We investigated the relation between activities of islet glycogenolytic alpha-glucosidehydrolases and insulin secretion induced by glucose and 3-isobutyl-1-methylxanthine (IBMX) by means of suppressing 1) insulin release (Ca2+ deficiency) and 2) islet alpha-glucosidehydrolase activity (selective inhibition by the deoxynojirimycin derivative miglitol). Additionally, the in vivo insulin response to both secretagogues was examined. We observed that, similar to glucose-induced insulin release, islet glycogenolytic hydrolases (acid amyloglucosidase, acid alpha-glucosidase) were highly Ca2+ dependent. Acid phosphatase, N-acetyl-beta-D-glucosaminidase, or neutral alpha-glucosidase (endoplasmic reticulum) was not influenced by Ca2+ deficiency. In Ca2+ deficiency IBMX-induced insulin release was unaffected and was accompanied by reduced activities of islet alpha-glucosidehydrolases. Miglitol strongly inhibited glucose-induced insulin release concomitant with a marked suppression of islet alpha-glucosidehydrolase activities. Direct addition of miglitol to islet homogenates suppressed acid amyloglucosidase [half-maximal effective concentration (EC50) approximately 10(-6) M] and acid alpha-glucosidase. Acid phosphatase and N-acetyl-beta-D-glucosaminidase were unaffected. The miglitol-induced inhibition of glucose-stimulated insulin release was dose dependent (EC50 approximately 10(-6) M) and displayed a remarkable parallelism with the inhibition curve for acid amyloglucosidase. The in vivo insulin secretory response to glucose was markedly reduced in dystrophic mice (low amyloglucosidase), whereas the response to IBMX was unaffected. In summary, islet glycogenolytic hydrolases are Ca2+ dependent, and acid amyloglucosidase is directly involved in the multifactorial process of glucose-induced insulin release. In contrast the mechanisms of IBMX-stimulated insulin secretion operate independently of these enzymes. The effects of miglitol, a drug currently used in diabetes therapy, deserves further investigation.

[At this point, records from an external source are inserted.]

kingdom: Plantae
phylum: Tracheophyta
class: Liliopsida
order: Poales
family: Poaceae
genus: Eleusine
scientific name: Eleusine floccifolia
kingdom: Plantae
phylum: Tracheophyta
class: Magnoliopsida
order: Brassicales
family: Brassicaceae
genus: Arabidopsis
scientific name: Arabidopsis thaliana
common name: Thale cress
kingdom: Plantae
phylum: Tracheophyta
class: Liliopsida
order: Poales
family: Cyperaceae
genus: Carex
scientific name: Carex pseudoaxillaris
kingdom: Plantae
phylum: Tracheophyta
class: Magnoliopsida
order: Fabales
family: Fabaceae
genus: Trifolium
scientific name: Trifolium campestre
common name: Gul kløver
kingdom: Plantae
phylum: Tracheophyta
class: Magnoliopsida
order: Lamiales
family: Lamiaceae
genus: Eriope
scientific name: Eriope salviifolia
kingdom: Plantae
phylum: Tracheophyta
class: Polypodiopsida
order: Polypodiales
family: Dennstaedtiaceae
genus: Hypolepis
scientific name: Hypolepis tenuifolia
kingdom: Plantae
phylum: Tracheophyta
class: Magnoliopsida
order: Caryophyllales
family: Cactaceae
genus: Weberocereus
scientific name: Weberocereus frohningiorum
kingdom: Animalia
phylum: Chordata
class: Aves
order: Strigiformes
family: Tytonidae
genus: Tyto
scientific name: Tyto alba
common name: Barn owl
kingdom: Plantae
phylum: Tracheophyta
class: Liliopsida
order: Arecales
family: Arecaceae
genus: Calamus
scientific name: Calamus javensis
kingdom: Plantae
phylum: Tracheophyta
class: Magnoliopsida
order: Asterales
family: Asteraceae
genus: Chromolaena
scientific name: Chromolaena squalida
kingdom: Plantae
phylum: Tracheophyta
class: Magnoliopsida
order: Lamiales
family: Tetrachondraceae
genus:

我们通过抑制以下两点来研究胰岛糖原分解性α-葡糖苷酶的活性与葡萄糖及3-异丁基-1-甲基黄嘌呤(IBMX)诱导的胰岛素分泌之间的关系:1)胰岛素释放(钙缺乏);2)胰岛α-葡糖苷酶活性(脱氧野尻霉素衍生物米格列醇的选择性抑制)。此外,还检测了体内对这两种促分泌剂的胰岛素反应。我们观察到,与葡萄糖诱导的胰岛素释放相似,胰岛糖原分解性水解酶(酸性淀粉葡糖苷酶、酸性α-葡糖苷酶)高度依赖钙离子。酸性磷酸酶、N-乙酰-β-D-葡糖胺酶或中性α-葡糖苷酶(内质网)不受钙缺乏的影响。在钙缺乏的情况下,IBMX诱导的胰岛素释放未受影响,且伴有胰岛α-葡糖苷酶活性降低。米格列醇强烈抑制葡萄糖诱导的胰岛素释放,同时显著抑制胰岛α-葡糖苷酶活性。将米格列醇直接添加到胰岛匀浆中可抑制酸性淀粉葡糖苷酶[半数最大效应浓度(EC50)约为10^(-6) M]和酸性α-葡糖苷酶。酸性磷酸酶和N-乙酰-β-D-葡糖胺酶未受影响。米格列醇诱导的对葡萄糖刺激的胰岛素释放的抑制呈剂量依赖性(EC50约为10^(-6) M),并与酸性淀粉葡糖苷酶的抑制曲线呈现出显著的平行关系。营养不良小鼠(酸性淀粉葡糖苷酶水平低)对葡萄糖的体内胰岛素分泌反应明显降低,而对IBMX的反应未受影响。总之,胰岛糖原分解性水解酶依赖钙离子,酸性淀粉葡糖苷酶直接参与葡萄糖诱导的胰岛素释放的多因素过程。相比之下,IBMX刺激胰岛素分泌的机制独立于这些酶。目前用于糖尿病治疗的药物米格列醇的作用值得进一步研究。